Короче говоря, если в целом в славянской этимологии и ономастике неясностей, как и везде, хватает, то имя Киева представляет блистательное исключение: здесь все ясно до уровня школьной хрестоматии. Не знаю, почему, а может, – именно потому, но, вопреки всякому здравому и научному смыслу, как я уже сказал, атаки на славянское происхождение названия Киев не прекращаются; наоборот, в последнее время они умножились, причем в ход пускаются все возможные и невозможные аргументы, призванные поразить воображение не слишком опытного или не очень внимательного читателя. Опытный и внимательный, я уверен, все же разберется в них. Правда, и новые аргументы в пользу неславянского происхождения имени Киева ничем не лучше старых и опрокидываются столь же безоговорочно и на тех же незыблемых основаниях, что уже мной приводились. И тем не менее, спор явно перерастает масштабы "локального конфликта". Как и все в науке и в истории, связанное с Киевом, спор вокруг Киева быстро приобретает общеславянское значение, и поэтому он разбирается нами здесь. Я не намерен сколько-нибудь задерживаться на недавних попытках тюркских этимологий Киева, потому что они не только неубедительны, но элементарно некорректны научно.
А теперь – перевернем еще одну страницу истории, поскольку речь пойдет об открытии, а открытия новых источников всегда дарят нам по крайней мере одну новую страницу истории. Тем более что за этим следует обычно оживление комментаторской деятельности. Убежден, что она, эта комментаторская деятельность, представит даже методологическую поучительность, поскольку явит примеры того, как из одних и тех же исходных моментов будут сделаны противоположные заключения.
В свое время в развалинах средневекового Каирского пригорода Фустат в Египте была обнаружена рукопись, получившая известность в науке как "киевское письмо". Всесторонне исследован и опубликован был этот действительно важный документ сравнительно недавно, в 1982 году, совместными силами семитолога Н. Голба и ориенталиста О. Прицака (Golb N. and Pritsak О. Khazarian Hebrew documents of the Tenth century. Cornell university press. Ithaca and London, 1982. Ср. также рецензию: Р.В. Golden. A new discovery: Khazarian Hebrew documents of the Tenth centure… // Harvard Ukrainian studies. Vol. VIII. No 3/4, December, 1984). Последний выступает при этом также как славист, и как раз славистическая часть анализа представляется наиболее уязвимой.

[Предоставленные данные]:

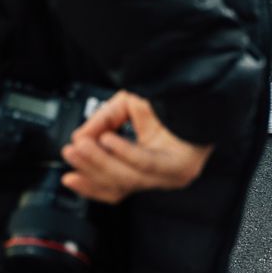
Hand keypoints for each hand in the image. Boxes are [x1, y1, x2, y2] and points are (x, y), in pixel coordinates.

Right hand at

[Что нужно сделать]: Выведите без изменений фрагмент текста о названии Киева от слов «В свое время» до слов «представляется наиболее уязвимой.» включительно. Данные здесь никак не используются.

[Поле ответа]:
В свое время в развалинах средневекового Каирского пригорода Фустат в Египте была обнаружена рукопись, получившая известность в науке как "киевское письмо". Всесторонне исследован и опубликован был этот действительно важный документ сравнительно недавно, в 1982 году, совместными силами семитолога Н. Голба и ориенталиста О. Прицака (Golb N. and Pritsak О. Khazarian Hebrew documents of the Tenth century. Cornell university press. Ithaca and London, 1982. Ср. также рецензию: Р.В. Golden. A new discovery: Khazarian Hebrew documents of the Tenth centure… // Harvard Ukrainian studies. Vol. VIII. No 3/4, December, 1984). Последний выступает при этом также как славист, и как раз славистическая часть анализа представляется наиболее уязвимой.